Il futuro della libertà di parola negli Stati Uniti potrebbe passare da… una bottiglia di Jack Daniel’s.
La Corte Suprema è infatti chiamata a pronunciarsi su un caso relativo a un giocattolo per cani molto simile all’iconica bottiglia di whiskey, in un caso che potrebbe cambiare il modo in cui il sistema giudiziario interpreta i diritti costituzionali di libertà di parola in relazione al diritto dei marchi.
I nove giudici si riuniranno mercoledì per definire il confine tra una parodia – protetta dal Primo Emendamento della Costituzione – e una contraffazione del marchio. La decisione finale è attesa per la fine di giugno.
La Jack Daniel’s Properties Inc di Louisville, nel Kentucky, sta contestando la sentenza di un tribunale di grado inferiore secondo cui il giocattolo da masticare “Bad Spaniels” prodotto dalla VIP Products LLC, con sede a Phoenix, si qualifica come “opera espressiva” coperta dal Primo Emendamento.
L’esilarante giocattolo a tema canino imita infatti le note bottiglie di whisky Jack Daniel’s, sostituendo “Old No. 7” con “the Old No. 2, sul tuo tappeto del Tennessee” e le descrizioni alcoliche con “43% cacca” e “100% puzzolente”.
Un verdetto a sfavore di Jack Daniel’s preoccupa diverse aziende che temono di veder indebolito il controllo sui propri marchi e sulla propria reputazione.
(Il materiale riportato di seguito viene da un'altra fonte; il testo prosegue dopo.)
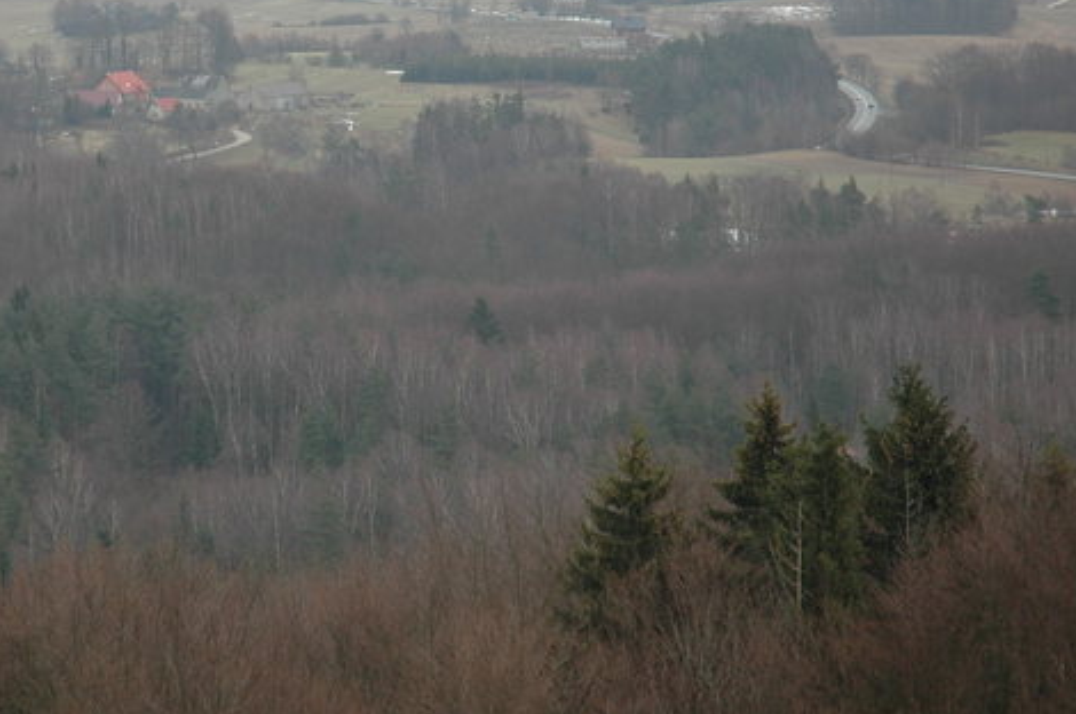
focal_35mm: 161
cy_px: 221
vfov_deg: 8.5
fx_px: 4805
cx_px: 307
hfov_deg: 12.7
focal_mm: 70
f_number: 5
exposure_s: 1/100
Altri sostengono che una decisione a favore del produttore di whisky limiterebbe il diritto alla libera espressione.
“Jack Daniel’s ama i cani e apprezza le battute come chiunque altro”, ha dichiarato l’azienda in una dichiarazione. “Ma Jack Daniel’s ama ancora di più i suoi clienti e non vuole che questi confondano o associno il suo buon whisky alle feci canine”.
Nella sua decisione del 2020 a favore di VIP, la Corte d’Appello del 9° Circuito degli Stati Uniti di San Francisco ha fatto riferimento a una sentenza emessa nel 1989 in una causa intentata a New York dalla star hollywoodiana Ginger Rogers. L’attrice aveva infruttuosamente provato a impedire che venisse distribuita la commedia satirica Ginger e Fred, realizzata da Federico Fellini nel 1986 – e che ironizzava proprio la collaborazione tra l’attrice e Fred Astaire.
Secondo questo precedente, i marchi possono essere utilizzati dagli artisti se sono artisticamente appropriati e non inducono intenzionalmente i clienti a credere che il titolare del marchio sostenga l’opera.
Jack Daniel’s sostiene che, nel caso in cui i Justices federali suffraghino quest’opinione, “chiunque potrebbe utilizzare un marchio famoso per vendere sex toys, giochi alcolici o bong di marijuana, ingannando i clienti e distruggendo miliardi di dollari di avviamento, il tutto in nome del semplice divertimento”.
A dare manforte alla celebre azienda di alcolici c’è anche la Casa Bianca, oltre a nomi grossi dell’imprenditoria statunitense – come Nike, Patagonia, Levi Strauss, e la zuppa Campbell. Dall’altra parte della barricata, invece, un gruppo di professori di proprietà intellettuale sostiene che il Primo Emendamento sia “sotto attacco da parte di proprietari di marchi che mancano di senso dell’umorismo, monopolizzano la discussione sui loro marchi ed esagerano il danno che i riferimenti espressivi causano ai loro marchi”.